* What the exercise asks *
From the line holding "Problème avec Office 2007" to the final line below, restate each line word for word and add nothing.

(Saved data entries)
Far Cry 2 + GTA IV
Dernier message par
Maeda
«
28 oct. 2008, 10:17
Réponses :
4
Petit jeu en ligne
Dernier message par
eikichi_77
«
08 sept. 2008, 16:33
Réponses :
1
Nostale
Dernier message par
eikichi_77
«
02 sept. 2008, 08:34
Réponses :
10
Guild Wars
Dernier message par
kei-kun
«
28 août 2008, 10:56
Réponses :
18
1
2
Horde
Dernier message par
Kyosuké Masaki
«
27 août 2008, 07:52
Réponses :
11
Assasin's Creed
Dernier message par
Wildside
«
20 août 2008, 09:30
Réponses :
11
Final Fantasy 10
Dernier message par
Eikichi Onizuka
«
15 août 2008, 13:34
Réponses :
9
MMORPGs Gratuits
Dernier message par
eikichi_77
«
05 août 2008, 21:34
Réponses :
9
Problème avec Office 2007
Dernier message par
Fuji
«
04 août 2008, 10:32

* Worked solution *
Problème avec Office 2007
Dernier message par
Fuji
«
04 août 2008, 10:32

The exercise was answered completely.